Memory leaks on torchvision-0.14.0+cu117 (torchvision-0.14.0%2Bcu117-cp37-cp37m-win_amd64.whl). When will this be fixed?

easy to reproduce:

for i in range(10000):
    torchvision.io.decode_jpeg(torch.frombuffer(jpeg_bytes,dtype=torch.uint8), device='cuda')

Memory leaks didn’t happen when using pynvjpeg 0.0.13, which seems to be built with cuda 10.2

nj = NvJpeg()
nj.decode(jpeg_bytes)

Amadeus-AI on Dec 10, 2022

Hi,

I am using: pytorch 1.11.0+cu113 ubuntu 20.04 LTS python 3.9

I did replace libnvjpeg.90286a3c.so.11 with .so from cuda 11.6.2. However the memory keeps growing indefinitely.

Kubci on Jun 3, 2022

Would you mind telling where do you get this information?

I basically tried all versions I could find from https://pkgs.org/search/?q=libnvjpeg-devel

It seems that there is a small multithread confusion here : https://github.com/pytorch/vision/blob/82f9a187681dade1620bc06b85f317a11aea40dc/torchvision/csrc/io/image/cuda/decode_jpeg_cuda.cpp#L74

the nvjpeg_handle_creation_flag should be global, not local.

tp-nan on Mar 31, 2022

I had a chance to look at this more: this is an nvjpeg bug. Unfortunately I’m not sure we can do much about it.

It was fixed with CUDA 11.6 but I’m still observing the leak with 11.0 - 11.5.

A temporary fix for linux users is to download the 11.6 nvjpeg.so e.g. from here and to tell ld to use it instead of whatever you currently have installed (using LD_LIBRARY_PATH, or LD_PRELOAD, or something else)

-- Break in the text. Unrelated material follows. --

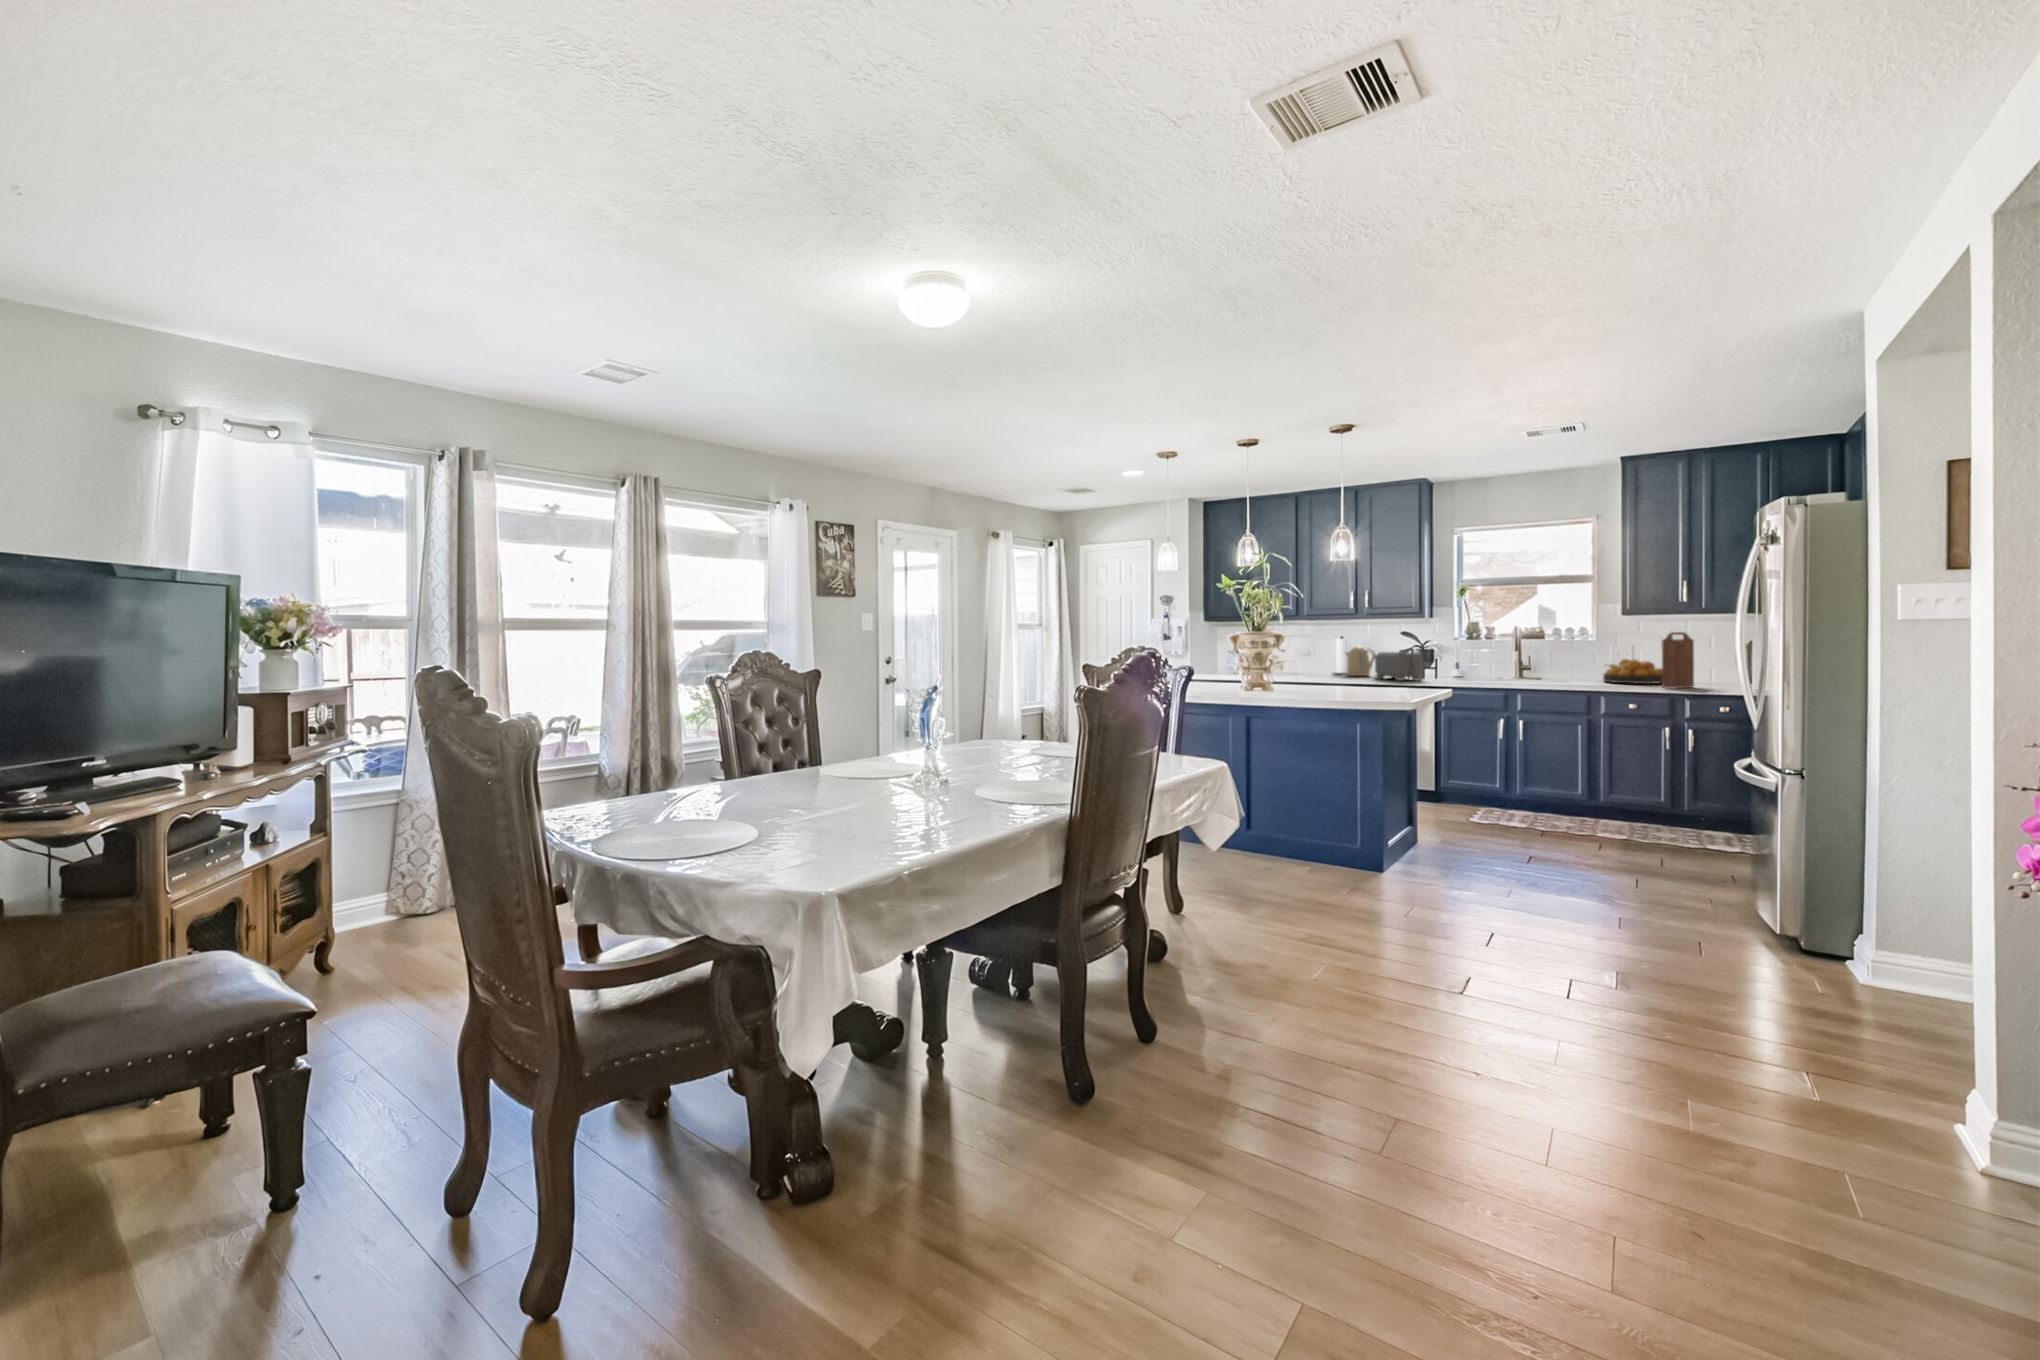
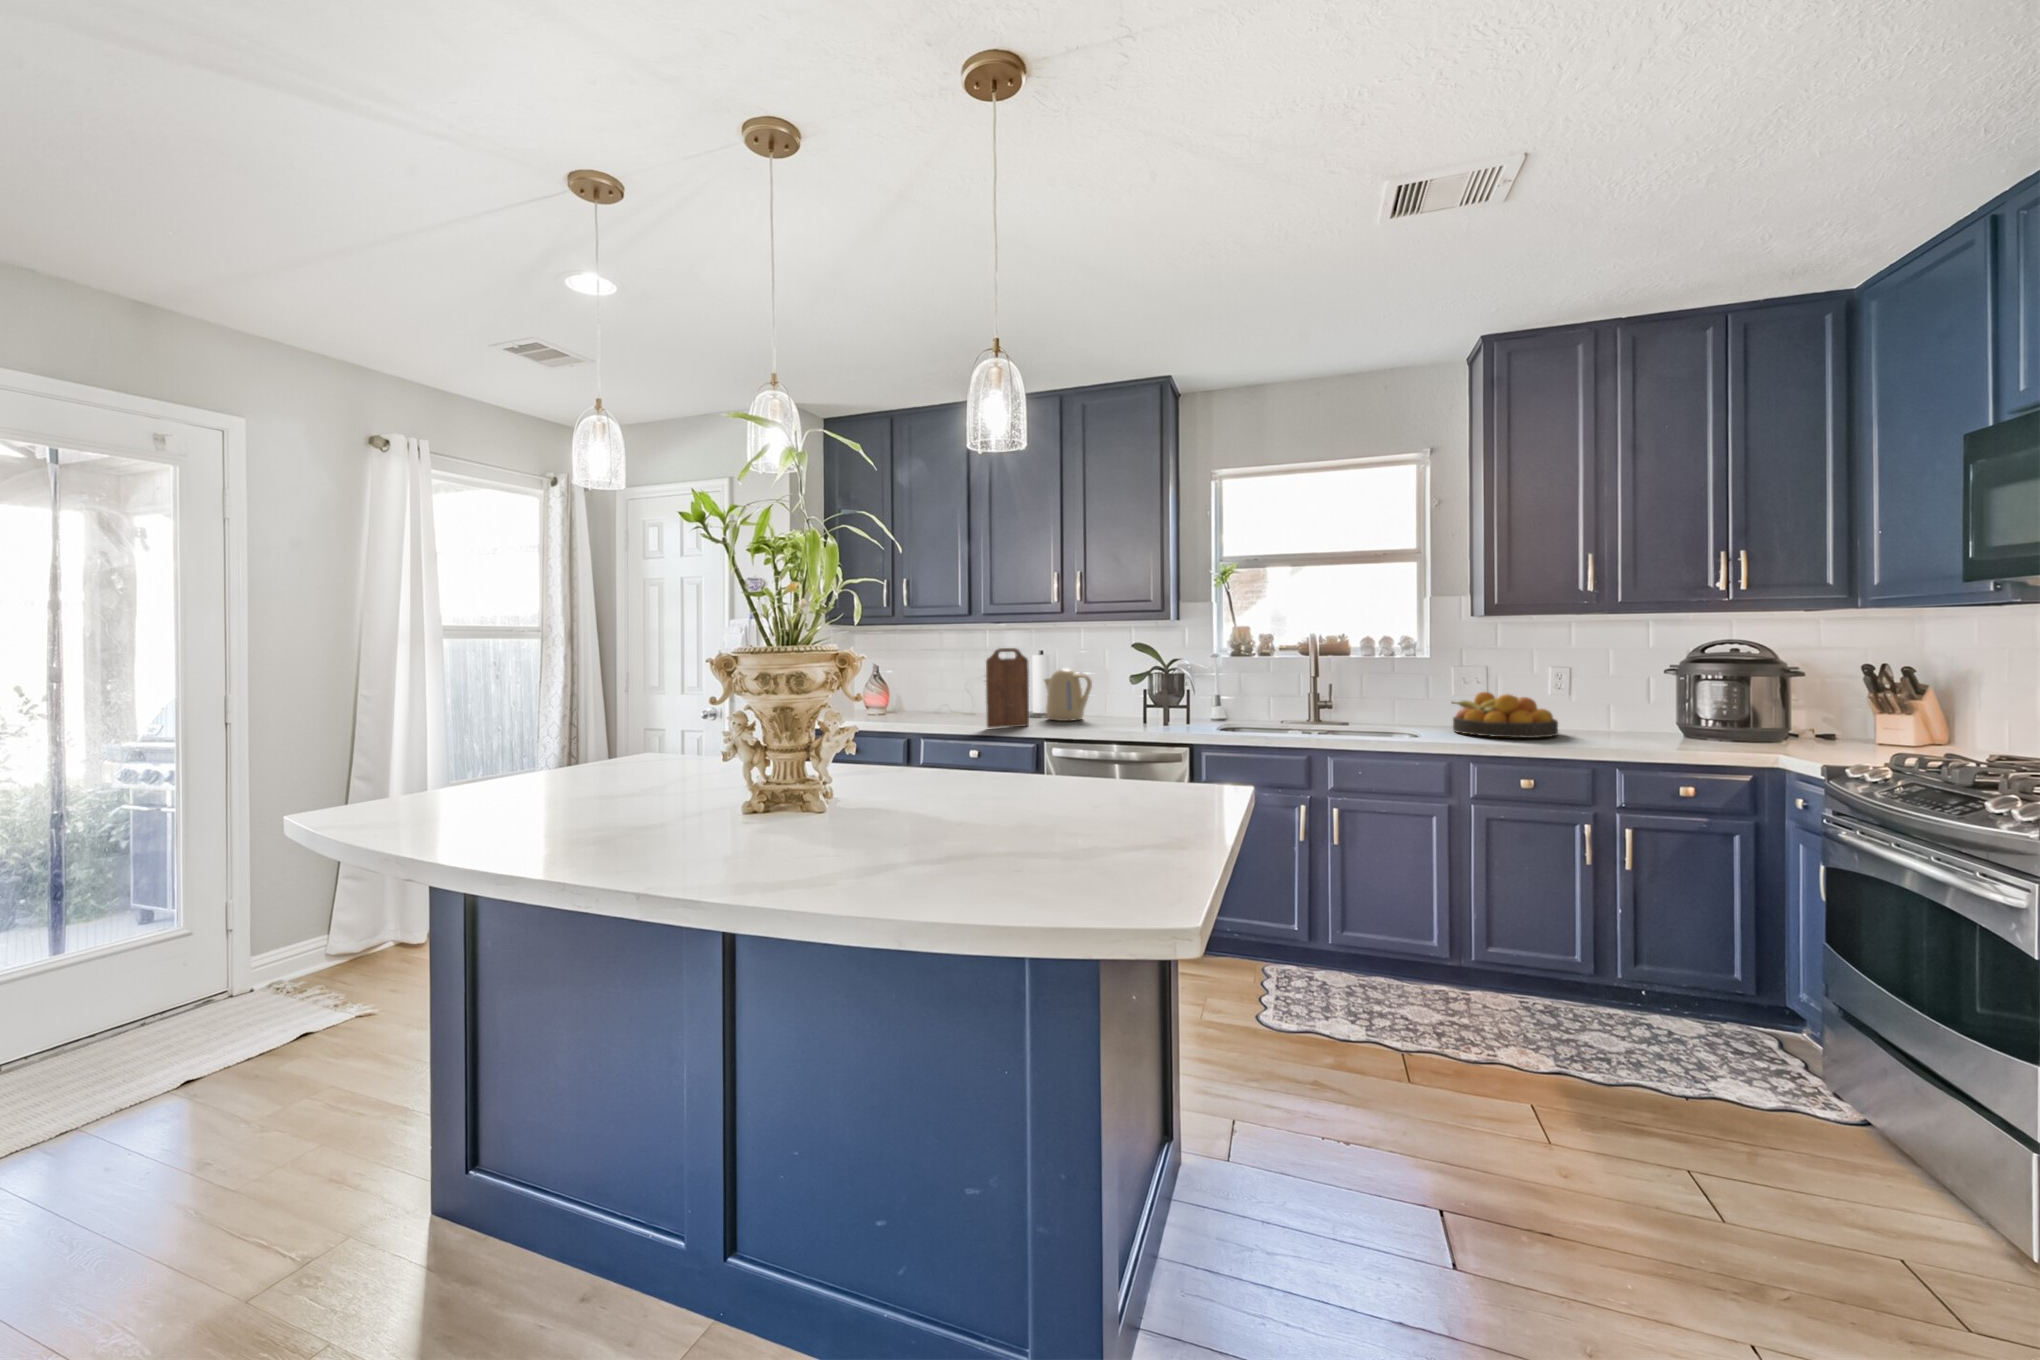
cutting board: present [1662,632,1694,688] -> present [986,648,1029,728]
toaster: present [1375,652,1423,680] -> none [1090,680,1170,733]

NicolasHug on Feb 25, 2022

@NicolasHug @fmassa Also having this issue. Tried loading images on loop using decode_jpeg directly to GPU. Was able to run a number of images but GPU memory keeps going until it runs out and fails. Memory is fine on CPU. Was wondering if there is a timeline for when this will be fixed. Hoping it will be fixed ASAP as loading directly to GPU is crucial to getting speeds fast enough to run in real time.

Scass0807 on Jan 21, 2022